Here’s how long millennials plan to stick around at work
The research makes it clear that not all millennials plan to change jobs as much as you might think. When accepting a new position, 50% of millennials plan to be there for five or more years, compared to 30% who say three to five years, 16% who say one to two years, and 4% who say one year.
“Though millennials have a reputation for job-hopping, it’s clear that’s not their intention,” Reilly-Howe told Ladders. “They want nothing more than to find the right place and stay put for a few years. They leave when they feel they aren’t valued.”
This can manifest in a number of ways, she said: “If they aren’t offered some freedom and flexibility after clearly performing in their role, they can feel slighted. If leadership doesn’t communicate a larger vision, millennial workers feel like they don’t have purpose. If their expectations aren’t met, like for a promotion, they lose steam.”

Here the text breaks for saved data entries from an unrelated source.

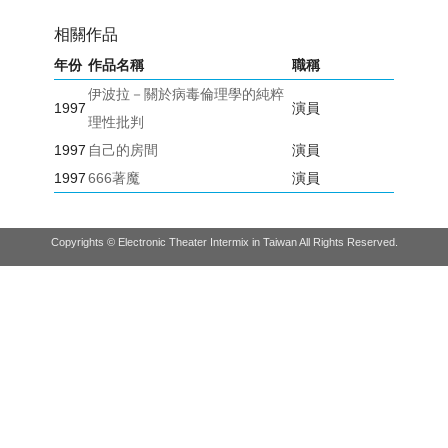
相關作品
年份
作品名稱
職稱
伊波拉－關於病毒倫理學的純粹
1997
演員
理性批判
1997
自己的房間
演員
1997
666著魔
演員
Copyrights © Electronic Theater Intermix in Taiwan All Rights Reserved.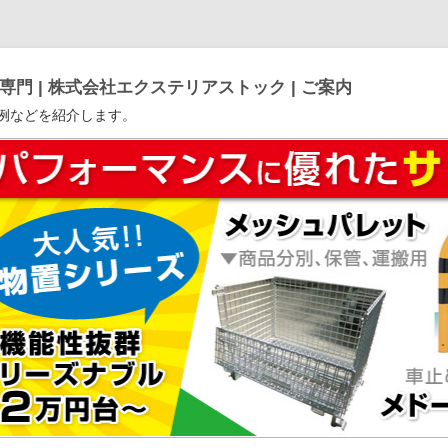
門 | 株式会社エクステリアストック | ご案内
例などを紹介します。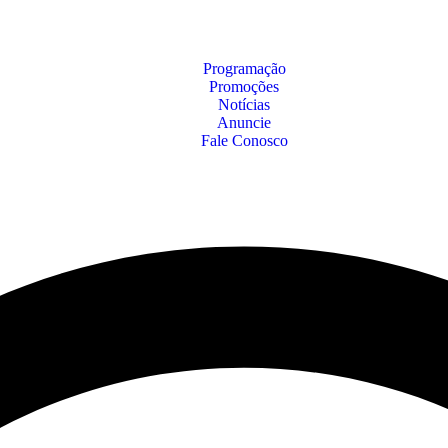
Programação
Promoções
Notícias
Anuncie
Fale Conosco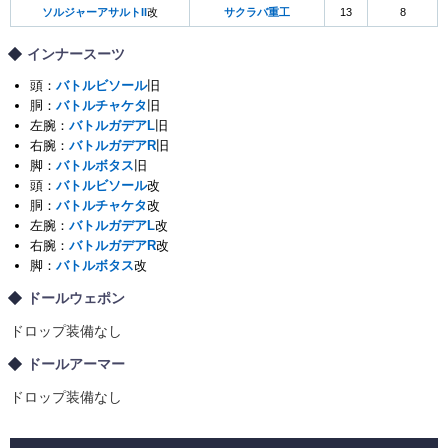
ソルジャーアサルトII
改
サクラバ重工
13
8
インナースーツ
頭：
バトルビソール
旧
胴：
バトルチャケタ
旧
左腕：
バトルガデアL
旧
右腕：
バトルガデアR
旧
脚：
バトルボタス
旧
頭：
バトルビソール
改
胴：
バトルチャケタ
改
左腕：
バトルガデアL
改
右腕：
バトルガデアR
改
脚：
バトルボタス
改
ドールウェポン
ドロップ装備なし
ドールアーマー
ドロップ装備なし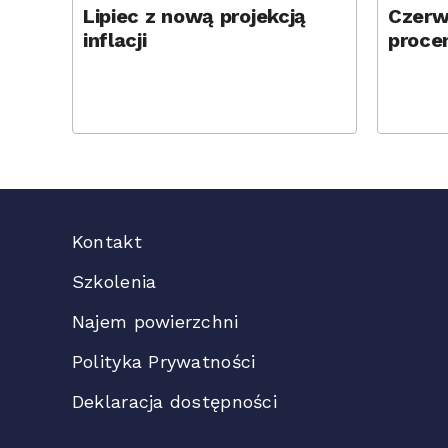
Lipiec z nową projekcją
Czerw
inflacji
proce
Kontakt
Szkolenia
Najem powierzchni
Polityka Prywatności
Deklaracja dostępności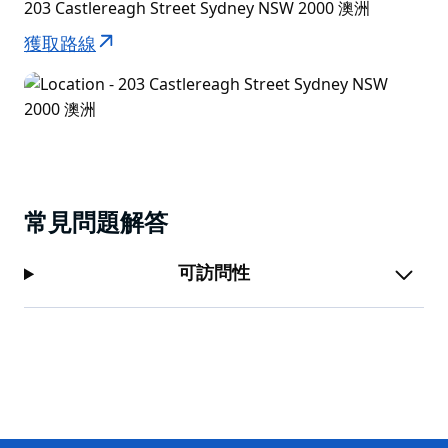
203 Castlereagh Street Sydney NSW 2000 澳洲
獲取路線
常見問題解答
可訪問性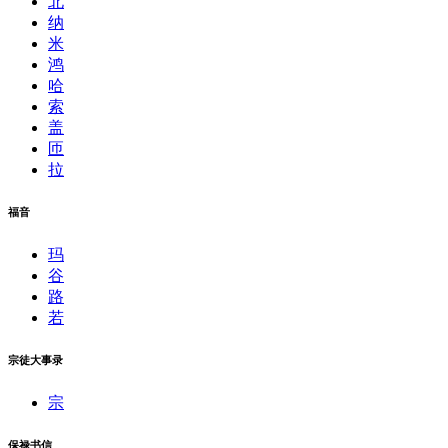
北
纳
米
鸿
哈
索
盖
匝
拉
福音
玛
谷
路
若
宗徒大事录
宗
保禄书信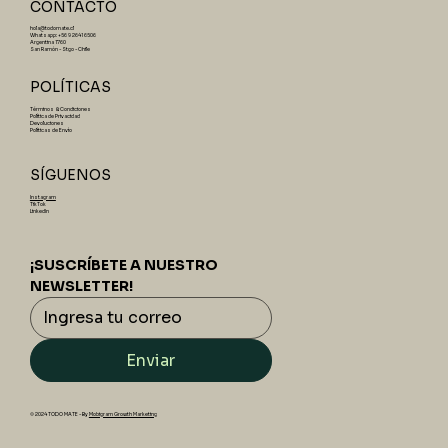
CONTACTO
hola@todomate.cl
Whatsapp: +56 9 2641 6506
Argentina 1760
San Ramón - Stgo - Chile
POLÍTICAS
Términos & Condiciones
Política de Privacidad
Devoluciones
Políticas de Envío
SÍGUENOS
Instagram
TikTok
LinkedIn
¡SUSCRÍBETE A NUESTRO 
NEWSLETTER!
Enviar
© 2024 TODO MATE - By
Mobigram Growth Marketing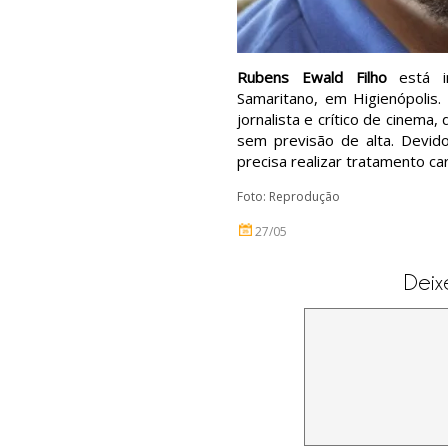
Rubens Ewald Filho
está i
Samaritano, em Higienópolis.
jornalista e crítico de cinema,
sem previsão de alta. Devid
precisa realizar tratamento car
Foto: Reprodução
27/05
Deix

Looking for a promotion? These young workers are
The research found that when becoming part of an organization, 51% of millennials expect to get a promotion within one to two years.
A survey Ladders did with SurveyMonkey last year similarly showed that 80% of millennials desired to move up the ladder during their first two years at a company.
3 ways managers and employers can support millennials
They can take these steps.
Take them seriously
Don’t write these young people off.
“As millennials find their foothold in the workplace, the companies that stand to benefit most from this generation will be those that both acknowledge and embrace their unique challenges, expectations, and values. Retaining younger employees means taking a look in the mirror in order to understand the real meaning behind the business. Thoughtful transparency and a well-articulated vision of the future will not only quiet millennial anxiety, but also ensure they’re aligned and enrolled in the work at hand,” the report says.
Provide training opportunities
You should give young workers chances to prove their talent on their own, but that doesn’t mean a little bit of training can’t go a long way.
In fact, training them in advances in their field and exposing them to the latest technology as part of their work can benefit them both now and in the future.
Building in opportunities for professional growth could also make it easier for young workers to get the work experience they need down the line.
Mentor them and hear them out
Take some time out of your schedule to listen to and mentor millennials. Instead of treating each young person as a number, or jumping to conclusions about how entitled you think they act, evaluate their perspectives and goals first.
You might be surprised by how they see or do things, but the new energy can help move your team in a new direction.